The LA Daily News’ Doug Padilla on a key moment from the Angels’ 4-0 loss to Tampa Bay last night.

Devil Rays leadoff hitter Julio Lugo had walked to lead off the game and was attempting a steal of second base when Crawford walked. Since the pitch appeared to be a strike, Angels catcher Mike Napoli got to his feet and threw to second base.

When he was about to release the ball, he heard home-plate umpire Paul Schrieber call the pitch ball four, but continues with his throw.

The ball sailed into center field and when Figgins came in to take the ball on the run and possibly throw out Lugo at third base, he ran past it. But that isn’t want bothered Scioscia.

With Crawford sprinting around the bases, Figgins hardly seemed in a hurry to track down the ball rolling toward the center-field wall. Lugo scored on the play and Crawford ended up at third. He scored on Jonny Gomes’ fly ball to leftfield.

“The physical errors in the first inning compounded with Figgy not really busting it to get that ball put us in a tough situation,” Scioscia said. “We talked about it and that’s not the way we need to go about it.”

Earlier this season Adam Kennedy voiced his displeasure over Figgins’ late jump from second base on a sacrifice-bunt attempt. Figgins was thrown out at third. The incident escalated into postgame shouting which was halted by a Darin Erstad plea for unity.

On the last road trip, Figgins failed to move over from center to backup Vladimir Guerrero on a drive to right field. The ball bounced off the wall and back toward the infield leading to an extra base.

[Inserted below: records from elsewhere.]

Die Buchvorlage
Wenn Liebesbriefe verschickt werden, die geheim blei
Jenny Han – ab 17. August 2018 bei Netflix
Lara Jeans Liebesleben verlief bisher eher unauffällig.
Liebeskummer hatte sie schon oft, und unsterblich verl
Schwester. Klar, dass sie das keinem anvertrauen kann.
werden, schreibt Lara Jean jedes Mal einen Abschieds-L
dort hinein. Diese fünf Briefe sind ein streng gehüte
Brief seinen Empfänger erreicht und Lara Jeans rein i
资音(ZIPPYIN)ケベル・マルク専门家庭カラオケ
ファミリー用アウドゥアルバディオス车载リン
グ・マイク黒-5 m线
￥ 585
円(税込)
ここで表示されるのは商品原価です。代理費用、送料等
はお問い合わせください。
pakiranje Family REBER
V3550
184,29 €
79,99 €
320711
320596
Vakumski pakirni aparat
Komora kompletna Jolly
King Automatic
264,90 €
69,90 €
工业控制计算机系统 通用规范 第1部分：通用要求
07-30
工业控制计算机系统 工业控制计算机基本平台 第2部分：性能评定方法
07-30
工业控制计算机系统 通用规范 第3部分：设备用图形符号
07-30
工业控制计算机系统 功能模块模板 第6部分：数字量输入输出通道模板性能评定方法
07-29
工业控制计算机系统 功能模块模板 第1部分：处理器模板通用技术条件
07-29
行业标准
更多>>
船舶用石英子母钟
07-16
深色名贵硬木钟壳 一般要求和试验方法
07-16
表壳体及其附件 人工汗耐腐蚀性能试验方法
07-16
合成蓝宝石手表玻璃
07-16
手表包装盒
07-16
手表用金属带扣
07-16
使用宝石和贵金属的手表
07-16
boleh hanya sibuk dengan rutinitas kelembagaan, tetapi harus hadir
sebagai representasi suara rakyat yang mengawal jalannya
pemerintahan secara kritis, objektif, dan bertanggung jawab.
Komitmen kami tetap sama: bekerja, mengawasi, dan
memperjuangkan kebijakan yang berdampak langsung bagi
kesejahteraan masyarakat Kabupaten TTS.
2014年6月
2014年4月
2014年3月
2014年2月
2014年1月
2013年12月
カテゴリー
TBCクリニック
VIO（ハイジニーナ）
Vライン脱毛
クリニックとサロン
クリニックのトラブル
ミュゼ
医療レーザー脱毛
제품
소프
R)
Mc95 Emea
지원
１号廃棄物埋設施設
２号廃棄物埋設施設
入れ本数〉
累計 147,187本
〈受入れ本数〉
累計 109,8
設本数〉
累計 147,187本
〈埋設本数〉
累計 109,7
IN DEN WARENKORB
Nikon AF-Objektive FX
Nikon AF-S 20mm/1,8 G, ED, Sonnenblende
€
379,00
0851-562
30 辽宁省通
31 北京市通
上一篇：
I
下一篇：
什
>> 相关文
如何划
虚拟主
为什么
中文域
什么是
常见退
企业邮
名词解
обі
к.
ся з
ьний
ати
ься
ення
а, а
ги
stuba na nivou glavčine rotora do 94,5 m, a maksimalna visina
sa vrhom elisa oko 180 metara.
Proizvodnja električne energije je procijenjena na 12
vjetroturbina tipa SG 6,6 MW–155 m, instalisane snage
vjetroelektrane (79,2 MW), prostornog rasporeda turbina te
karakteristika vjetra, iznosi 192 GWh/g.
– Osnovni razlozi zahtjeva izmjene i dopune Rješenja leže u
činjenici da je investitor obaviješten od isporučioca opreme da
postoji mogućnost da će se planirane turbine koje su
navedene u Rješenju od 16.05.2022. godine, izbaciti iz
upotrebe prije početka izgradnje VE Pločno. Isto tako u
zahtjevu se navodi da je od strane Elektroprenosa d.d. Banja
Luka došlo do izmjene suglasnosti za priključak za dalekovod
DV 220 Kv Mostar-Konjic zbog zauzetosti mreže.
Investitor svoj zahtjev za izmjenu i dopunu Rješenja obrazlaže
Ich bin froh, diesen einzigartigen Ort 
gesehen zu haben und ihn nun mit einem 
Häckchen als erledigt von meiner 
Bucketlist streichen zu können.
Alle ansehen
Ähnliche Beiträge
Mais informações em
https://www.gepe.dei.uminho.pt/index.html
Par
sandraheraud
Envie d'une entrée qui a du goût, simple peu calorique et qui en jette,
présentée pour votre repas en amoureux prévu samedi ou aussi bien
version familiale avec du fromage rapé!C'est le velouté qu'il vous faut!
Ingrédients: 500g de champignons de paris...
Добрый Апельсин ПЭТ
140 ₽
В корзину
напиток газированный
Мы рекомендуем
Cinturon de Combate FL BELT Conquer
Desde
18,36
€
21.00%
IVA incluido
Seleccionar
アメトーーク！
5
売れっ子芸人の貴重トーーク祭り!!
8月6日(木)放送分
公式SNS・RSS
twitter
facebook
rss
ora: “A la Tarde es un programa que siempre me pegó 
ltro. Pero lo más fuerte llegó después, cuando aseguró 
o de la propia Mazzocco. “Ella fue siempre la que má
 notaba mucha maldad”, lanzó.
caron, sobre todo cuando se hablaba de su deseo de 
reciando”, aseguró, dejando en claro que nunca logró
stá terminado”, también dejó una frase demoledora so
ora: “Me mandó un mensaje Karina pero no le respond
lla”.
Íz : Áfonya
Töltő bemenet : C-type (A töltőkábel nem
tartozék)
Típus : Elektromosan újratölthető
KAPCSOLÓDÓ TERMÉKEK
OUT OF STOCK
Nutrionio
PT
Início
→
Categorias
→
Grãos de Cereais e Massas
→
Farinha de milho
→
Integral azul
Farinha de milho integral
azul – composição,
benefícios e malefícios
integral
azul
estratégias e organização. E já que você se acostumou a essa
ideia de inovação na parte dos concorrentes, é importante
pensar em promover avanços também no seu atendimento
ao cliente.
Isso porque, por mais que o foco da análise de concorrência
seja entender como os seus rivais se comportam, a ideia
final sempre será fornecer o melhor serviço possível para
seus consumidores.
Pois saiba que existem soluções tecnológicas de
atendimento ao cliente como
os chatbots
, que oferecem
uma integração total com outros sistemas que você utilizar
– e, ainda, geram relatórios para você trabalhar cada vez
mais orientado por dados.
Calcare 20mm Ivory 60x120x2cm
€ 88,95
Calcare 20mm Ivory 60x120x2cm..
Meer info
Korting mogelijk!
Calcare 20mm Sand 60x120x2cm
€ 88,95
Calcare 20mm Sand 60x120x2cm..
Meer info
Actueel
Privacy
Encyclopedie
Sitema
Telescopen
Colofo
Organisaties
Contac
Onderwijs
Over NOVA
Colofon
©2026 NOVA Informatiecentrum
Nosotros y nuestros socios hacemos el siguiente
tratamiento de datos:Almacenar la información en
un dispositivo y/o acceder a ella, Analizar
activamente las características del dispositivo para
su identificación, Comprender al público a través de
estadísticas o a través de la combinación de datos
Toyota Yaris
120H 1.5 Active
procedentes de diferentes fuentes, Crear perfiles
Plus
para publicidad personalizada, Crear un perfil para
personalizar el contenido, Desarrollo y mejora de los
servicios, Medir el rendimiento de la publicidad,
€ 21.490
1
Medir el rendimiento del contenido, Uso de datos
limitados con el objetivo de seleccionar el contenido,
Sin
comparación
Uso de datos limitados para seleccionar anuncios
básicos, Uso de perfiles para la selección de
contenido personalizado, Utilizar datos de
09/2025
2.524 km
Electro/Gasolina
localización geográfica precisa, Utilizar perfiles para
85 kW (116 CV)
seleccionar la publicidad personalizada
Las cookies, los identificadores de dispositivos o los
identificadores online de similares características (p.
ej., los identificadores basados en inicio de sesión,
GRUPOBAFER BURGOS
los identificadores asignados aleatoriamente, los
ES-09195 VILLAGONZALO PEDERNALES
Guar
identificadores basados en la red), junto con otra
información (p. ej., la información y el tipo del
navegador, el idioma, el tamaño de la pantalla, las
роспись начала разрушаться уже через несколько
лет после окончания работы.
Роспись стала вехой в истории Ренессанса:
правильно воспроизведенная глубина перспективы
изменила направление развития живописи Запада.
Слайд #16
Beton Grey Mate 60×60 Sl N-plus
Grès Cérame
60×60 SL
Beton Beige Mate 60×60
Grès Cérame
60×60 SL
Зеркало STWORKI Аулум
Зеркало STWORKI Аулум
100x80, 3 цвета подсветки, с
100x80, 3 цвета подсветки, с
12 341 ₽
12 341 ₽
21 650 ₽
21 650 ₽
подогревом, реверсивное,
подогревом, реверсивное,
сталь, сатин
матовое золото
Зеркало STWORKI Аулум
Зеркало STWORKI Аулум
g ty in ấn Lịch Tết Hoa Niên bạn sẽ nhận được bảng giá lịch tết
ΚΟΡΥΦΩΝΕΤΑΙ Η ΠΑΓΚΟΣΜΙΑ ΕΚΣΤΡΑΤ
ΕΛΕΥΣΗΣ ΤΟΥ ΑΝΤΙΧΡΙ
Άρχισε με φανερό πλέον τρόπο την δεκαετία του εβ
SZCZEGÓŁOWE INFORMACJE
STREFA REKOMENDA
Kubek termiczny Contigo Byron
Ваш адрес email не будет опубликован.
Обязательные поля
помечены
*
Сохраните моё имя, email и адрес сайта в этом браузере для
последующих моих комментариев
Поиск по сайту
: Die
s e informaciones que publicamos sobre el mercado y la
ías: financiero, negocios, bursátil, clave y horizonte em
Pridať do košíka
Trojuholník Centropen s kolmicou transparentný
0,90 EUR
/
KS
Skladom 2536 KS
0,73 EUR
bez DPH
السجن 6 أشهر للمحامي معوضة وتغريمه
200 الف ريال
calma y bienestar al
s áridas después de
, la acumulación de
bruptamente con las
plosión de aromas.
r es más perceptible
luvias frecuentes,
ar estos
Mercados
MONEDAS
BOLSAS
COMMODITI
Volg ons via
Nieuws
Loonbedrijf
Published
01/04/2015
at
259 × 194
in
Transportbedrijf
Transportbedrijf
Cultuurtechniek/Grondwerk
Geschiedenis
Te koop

Scioscia downplayed those incidents but not this one.

“That’s not like Figgy but it’s something we need to clean up and it’s been addressed,” Scioscia said. “The backup play at Texas was a lack of a guy at a position experiencing a lot of things. We’ve had those plays again and he was where he needed to be.

“Missing the ball was a physical error but the guy (Crawford) should have never ended up at third base. It could have obviously saved a run.”